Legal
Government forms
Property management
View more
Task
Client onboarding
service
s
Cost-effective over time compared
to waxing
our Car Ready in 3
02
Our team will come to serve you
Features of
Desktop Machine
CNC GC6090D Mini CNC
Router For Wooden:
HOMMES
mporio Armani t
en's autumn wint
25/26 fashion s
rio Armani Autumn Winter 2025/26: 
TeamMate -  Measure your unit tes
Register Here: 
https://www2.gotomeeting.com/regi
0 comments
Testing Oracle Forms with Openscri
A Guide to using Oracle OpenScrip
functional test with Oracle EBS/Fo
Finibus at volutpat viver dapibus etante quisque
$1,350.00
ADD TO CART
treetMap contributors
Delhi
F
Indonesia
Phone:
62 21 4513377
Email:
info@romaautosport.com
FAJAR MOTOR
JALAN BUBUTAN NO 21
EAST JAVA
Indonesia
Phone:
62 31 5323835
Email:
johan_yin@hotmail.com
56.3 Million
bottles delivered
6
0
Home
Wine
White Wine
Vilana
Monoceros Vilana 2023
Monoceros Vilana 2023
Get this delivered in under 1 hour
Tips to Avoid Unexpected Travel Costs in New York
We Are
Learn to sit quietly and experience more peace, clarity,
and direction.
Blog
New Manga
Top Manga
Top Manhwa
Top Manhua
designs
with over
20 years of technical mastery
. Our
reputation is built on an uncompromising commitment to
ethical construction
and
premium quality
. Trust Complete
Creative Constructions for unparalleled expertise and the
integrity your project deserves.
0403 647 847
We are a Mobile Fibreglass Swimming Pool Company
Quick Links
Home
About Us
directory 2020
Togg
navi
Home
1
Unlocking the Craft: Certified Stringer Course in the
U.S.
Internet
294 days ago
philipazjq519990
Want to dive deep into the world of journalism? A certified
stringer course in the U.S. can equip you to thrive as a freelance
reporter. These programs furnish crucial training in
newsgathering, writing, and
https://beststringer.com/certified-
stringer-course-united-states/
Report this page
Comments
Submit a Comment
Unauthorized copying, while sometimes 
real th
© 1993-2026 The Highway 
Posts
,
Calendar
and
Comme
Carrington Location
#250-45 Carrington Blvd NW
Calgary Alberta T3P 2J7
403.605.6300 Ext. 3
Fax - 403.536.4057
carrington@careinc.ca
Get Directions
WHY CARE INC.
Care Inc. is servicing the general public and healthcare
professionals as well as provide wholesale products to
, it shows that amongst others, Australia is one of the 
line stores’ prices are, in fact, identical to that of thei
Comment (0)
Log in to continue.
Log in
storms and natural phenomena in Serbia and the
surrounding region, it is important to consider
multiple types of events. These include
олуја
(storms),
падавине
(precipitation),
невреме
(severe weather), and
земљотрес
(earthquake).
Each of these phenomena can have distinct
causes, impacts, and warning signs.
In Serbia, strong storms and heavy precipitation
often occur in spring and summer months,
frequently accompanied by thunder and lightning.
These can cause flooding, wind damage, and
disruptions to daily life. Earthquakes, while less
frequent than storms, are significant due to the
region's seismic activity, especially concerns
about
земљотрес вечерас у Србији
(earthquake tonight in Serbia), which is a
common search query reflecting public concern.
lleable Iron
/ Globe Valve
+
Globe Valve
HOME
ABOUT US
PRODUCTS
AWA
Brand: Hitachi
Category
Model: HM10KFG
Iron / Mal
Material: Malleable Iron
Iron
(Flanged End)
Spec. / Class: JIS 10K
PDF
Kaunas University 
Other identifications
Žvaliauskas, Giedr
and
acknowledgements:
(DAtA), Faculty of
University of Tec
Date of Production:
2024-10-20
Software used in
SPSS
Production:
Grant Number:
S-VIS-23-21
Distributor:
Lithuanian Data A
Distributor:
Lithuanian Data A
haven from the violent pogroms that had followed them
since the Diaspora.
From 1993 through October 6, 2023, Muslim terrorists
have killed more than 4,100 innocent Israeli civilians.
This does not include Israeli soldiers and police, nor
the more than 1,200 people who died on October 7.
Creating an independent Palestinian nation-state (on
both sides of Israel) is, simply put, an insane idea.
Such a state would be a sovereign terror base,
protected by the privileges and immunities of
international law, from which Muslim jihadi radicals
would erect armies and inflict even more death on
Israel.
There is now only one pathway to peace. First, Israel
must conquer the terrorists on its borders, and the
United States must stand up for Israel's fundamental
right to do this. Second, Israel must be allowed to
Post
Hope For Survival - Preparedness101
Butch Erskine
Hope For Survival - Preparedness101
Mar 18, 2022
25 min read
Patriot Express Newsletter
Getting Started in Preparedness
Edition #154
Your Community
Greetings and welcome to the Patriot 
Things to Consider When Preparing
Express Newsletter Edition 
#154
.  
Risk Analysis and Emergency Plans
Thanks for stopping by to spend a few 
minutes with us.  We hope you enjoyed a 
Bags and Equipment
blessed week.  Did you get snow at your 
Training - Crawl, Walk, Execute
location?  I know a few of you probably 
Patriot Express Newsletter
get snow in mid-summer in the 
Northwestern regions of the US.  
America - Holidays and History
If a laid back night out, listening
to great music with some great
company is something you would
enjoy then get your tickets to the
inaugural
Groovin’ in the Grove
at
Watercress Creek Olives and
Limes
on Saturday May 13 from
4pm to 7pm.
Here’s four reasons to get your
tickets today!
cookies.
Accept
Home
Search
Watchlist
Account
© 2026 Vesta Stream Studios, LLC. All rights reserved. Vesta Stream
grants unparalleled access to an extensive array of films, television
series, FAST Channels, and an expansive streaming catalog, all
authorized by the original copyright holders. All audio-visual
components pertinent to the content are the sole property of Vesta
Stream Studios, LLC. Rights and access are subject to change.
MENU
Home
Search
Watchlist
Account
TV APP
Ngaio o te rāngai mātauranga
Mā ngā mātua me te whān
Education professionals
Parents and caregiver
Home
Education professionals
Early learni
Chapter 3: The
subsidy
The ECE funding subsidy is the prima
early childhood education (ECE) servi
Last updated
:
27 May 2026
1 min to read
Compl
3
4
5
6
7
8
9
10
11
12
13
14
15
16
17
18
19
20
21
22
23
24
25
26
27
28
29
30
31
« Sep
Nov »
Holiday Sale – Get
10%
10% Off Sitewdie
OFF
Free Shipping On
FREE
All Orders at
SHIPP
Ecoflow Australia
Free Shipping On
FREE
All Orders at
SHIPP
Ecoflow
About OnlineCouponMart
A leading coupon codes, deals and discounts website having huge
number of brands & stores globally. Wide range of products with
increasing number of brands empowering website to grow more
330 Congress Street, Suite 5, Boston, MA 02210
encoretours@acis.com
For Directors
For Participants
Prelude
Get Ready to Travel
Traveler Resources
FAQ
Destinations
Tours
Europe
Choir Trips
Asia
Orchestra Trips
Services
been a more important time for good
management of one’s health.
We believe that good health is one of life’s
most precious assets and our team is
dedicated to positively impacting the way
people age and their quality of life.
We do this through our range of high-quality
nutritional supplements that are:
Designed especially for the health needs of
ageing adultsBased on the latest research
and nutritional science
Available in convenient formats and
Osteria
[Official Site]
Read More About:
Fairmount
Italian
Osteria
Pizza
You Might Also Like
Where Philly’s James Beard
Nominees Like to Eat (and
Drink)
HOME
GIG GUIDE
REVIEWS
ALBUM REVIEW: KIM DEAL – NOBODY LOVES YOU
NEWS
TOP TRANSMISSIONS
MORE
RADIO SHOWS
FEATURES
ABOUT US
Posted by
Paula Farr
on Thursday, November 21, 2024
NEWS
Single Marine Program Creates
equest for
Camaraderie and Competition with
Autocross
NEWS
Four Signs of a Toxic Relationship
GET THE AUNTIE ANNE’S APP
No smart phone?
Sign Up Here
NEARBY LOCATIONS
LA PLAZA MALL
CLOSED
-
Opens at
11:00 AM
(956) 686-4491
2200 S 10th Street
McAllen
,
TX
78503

▶ [Task item]:
Print the data in full. Match it exactly.

▶ [Result of this task]:
Legal
Government forms
Property management
View more
Task
Client onboarding
service
s
Cost-effective over time compared
to waxing
our Car Ready in 3
02
Our team will come to serve you
Features of
Desktop Machine
CNC GC6090D Mini CNC
Router For Wooden:
HOMMES
mporio Armani t
en's autumn wint
25/26 fashion s
rio Armani Autumn Winter 2025/26: 
TeamMate -  Measure your unit tes
Register Here: 
https://www2.gotomeeting.com/regi
0 comments
Testing Oracle Forms with Openscri
A Guide to using Oracle OpenScrip
functional test with Oracle EBS/Fo
Finibus at volutpat viver dapibus etante quisque
$1,350.00
ADD TO CART
treetMap contributors
Delhi
F
Indonesia
Phone:
62 21 4513377
Email:
info@romaautosport.com
FAJAR MOTOR
JALAN BUBUTAN NO 21
EAST JAVA
Indonesia
Phone:
62 31 5323835
Email:
johan_yin@hotmail.com
56.3 Million
bottles delivered
6
0
Home
Wine
White Wine
Vilana
Monoceros Vilana 2023
Monoceros Vilana 2023
Get this delivered in under 1 hour
Tips to Avoid Unexpected Travel Costs in New York
We Are
Learn to sit quietly and experience more peace, clarity,
and direction.
Blog
New Manga
Top Manga
Top Manhwa
Top Manhua
designs
with over
20 years of technical mastery
. Our
reputation is built on an uncompromising commitment to
ethical construction
and
premium quality
. Trust Complete
Creative Constructions for unparalleled expertise and the
integrity your project deserves.
0403 647 847
We are a Mobile Fibreglass Swimming Pool Company
Quick Links
Home
About Us
directory 2020
Togg
navi
Home
1
Unlocking the Craft: Certified Stringer Course in the
U.S.
Internet
294 days ago
philipazjq519990
Want to dive deep into the world of journalism? A certified
stringer course in the U.S. can equip you to thrive as a freelance
reporter. These programs furnish crucial training in
newsgathering, writing, and
https://beststringer.com/certified-
stringer-course-united-states/
Report this page
Comments
Submit a Comment
Unauthorized copying, while sometimes 
real th
© 1993-2026 The Highway 
Posts
,
Calendar
and
Comme
Carrington Location
#250-45 Carrington Blvd NW
Calgary Alberta T3P 2J7
403.605.6300 Ext. 3
Fax - 403.536.4057
carrington@careinc.ca
Get Directions
WHY CARE INC.
Care Inc. is servicing the general public and healthcare
professionals as well as provide wholesale products to
, it shows that amongst others, Australia is one of the 
line stores’ prices are, in fact, identical to that of thei
Comment (0)
Log in to continue.
Log in
storms and natural phenomena in Serbia and the
surrounding region, it is important to consider
multiple types of events. These include
олуја
(storms),
падавине
(precipitation),
невреме
(severe weather), and
земљотрес
(earthquake).
Each of these phenomena can have distinct
causes, impacts, and warning signs.
In Serbia, strong storms and heavy precipitation
often occur in spring and summer months,
frequently accompanied by thunder and lightning.
These can cause flooding, wind damage, and
disruptions to daily life. Earthquakes, while less
frequent than storms, are significant due to the
region's seismic activity, especially concerns
about
земљотрес вечерас у Србији
(earthquake tonight in Serbia), which is a
common search query reflecting public concern.
lleable Iron
/ Globe Valve
+
Globe Valve
HOME
ABOUT US
PRODUCTS
AWA
Brand: Hitachi
Category
Model: HM10KFG
Iron / Mal
Material: Malleable Iron
Iron
(Flanged End)
Spec. / Class: JIS 10K
PDF
Kaunas University 
Other identifications
Žvaliauskas, Giedr
and
acknowledgements:
(DAtA), Faculty of
University of Tec
Date of Production:
2024-10-20
Software used in
SPSS
Production:
Grant Number:
S-VIS-23-21
Distributor:
Lithuanian Data A
Distributor:
Lithuanian Data A
haven from the violent pogroms that had followed them
since the Diaspora.
From 1993 through October 6, 2023, Muslim terrorists
have killed more than 4,100 innocent Israeli civilians.
This does not include Israeli soldiers and police, nor
the more than 1,200 people who died on October 7.
Creating an independent Palestinian nation-state (on
both sides of Israel) is, simply put, an insane idea.
Such a state would be a sovereign terror base,
protected by the privileges and immunities of
international law, from which Muslim jihadi radicals
would erect armies and inflict even more death on
Israel.
There is now only one pathway to peace. First, Israel
must conquer the terrorists on its borders, and the
United States must stand up for Israel's fundamental
right to do this. Second, Israel must be allowed to
Post
Hope For Survival - Preparedness101
Butch Erskine
Hope For Survival - Preparedness101
Mar 18, 2022
25 min read
Patriot Express Newsletter
Getting Started in Preparedness
Edition #154
Your Community
Greetings and welcome to the Patriot 
Things to Consider When Preparing
Express Newsletter Edition 
#154
.  
Risk Analysis and Emergency Plans
Thanks for stopping by to spend a few 
minutes with us.  We hope you enjoyed a 
Bags and Equipment
blessed week.  Did you get snow at your 
Training - Crawl, Walk, Execute
location?  I know a few of you probably 
Patriot Express Newsletter
get snow in mid-summer in the 
Northwestern regions of the US.  
America - Holidays and History
If a laid back night out, listening
to great music with some great
company is something you would
enjoy then get your tickets to the
inaugural
Groovin’ in the Grove
at
Watercress Creek Olives and
Limes
on Saturday May 13 from
4pm to 7pm.
Here’s four reasons to get your
tickets today!
cookies.
Accept
Home
Search
Watchlist
Account
© 2026 Vesta Stream Studios, LLC. All rights reserved. Vesta Stream
grants unparalleled access to an extensive array of films, television
series, FAST Channels, and an expansive streaming catalog, all
authorized by the original copyright holders. All audio-visual
components pertinent to the content are the sole property of Vesta
Stream Studios, LLC. Rights and access are subject to change.
MENU
Home
Search
Watchlist
Account
TV APP
Ngaio o te rāngai mātauranga
Mā ngā mātua me te whān
Education professionals
Parents and caregiver
Home
Education professionals
Early learni
Chapter 3: The
subsidy
The ECE funding subsidy is the prima
early childhood education (ECE) servi
Last updated
:
27 May 2026
1 min to read
Compl
3
4
5
6
7
8
9
10
11
12
13
14
15
16
17
18
19
20
21
22
23
24
25
26
27
28
29
30
31
« Sep
Nov »
Holiday Sale – Get
10%
10% Off Sitewdie
OFF
Free Shipping On
FREE
All Orders at
SHIPP
Ecoflow Australia
Free Shipping On
FREE
All Orders at
SHIPP
Ecoflow
About OnlineCouponMart
A leading coupon codes, deals and discounts website having huge
number of brands & stores globally. Wide range of products with
increasing number of brands empowering website to grow more
330 Congress Street, Suite 5, Boston, MA 02210
encoretours@acis.com
For Directors
For Participants
Prelude
Get Ready to Travel
Traveler Resources
FAQ
Destinations
Tours
Europe
Choir Trips
Asia
Orchestra Trips
Services
been a more important time for good
management of one’s health.
We believe that good health is one of life’s
most precious assets and our team is
dedicated to positively impacting the way
people age and their quality of life.
We do this through our range of high-quality
nutritional supplements that are:
Designed especially for the health needs of
ageing adultsBased on the latest research
and nutritional science
Available in convenient formats and
Osteria
[Official Site]
Read More About:
Fairmount
Italian
Osteria
Pizza
You Might Also Like
Where Philly’s James Beard
Nominees Like to Eat (and
Drink)
HOME
GIG GUIDE
REVIEWS
ALBUM REVIEW: KIM DEAL – NOBODY LOVES YOU
NEWS
TOP TRANSMISSIONS
MORE
RADIO SHOWS
FEATURES
ABOUT US
Posted by
Paula Farr
on Thursday, November 21, 2024
NEWS
Single Marine Program Creates
equest for
Camaraderie and Competition with
Autocross
NEWS
Four Signs of a Toxic Relationship
GET THE AUNTIE ANNE’S APP
No smart phone?
Sign Up Here
NEARBY LOCATIONS
LA PLAZA MALL
CLOSED
-
Opens at
11:00 AM
(956) 686-4491
2200 S 10th Street
McAllen
,
TX
78503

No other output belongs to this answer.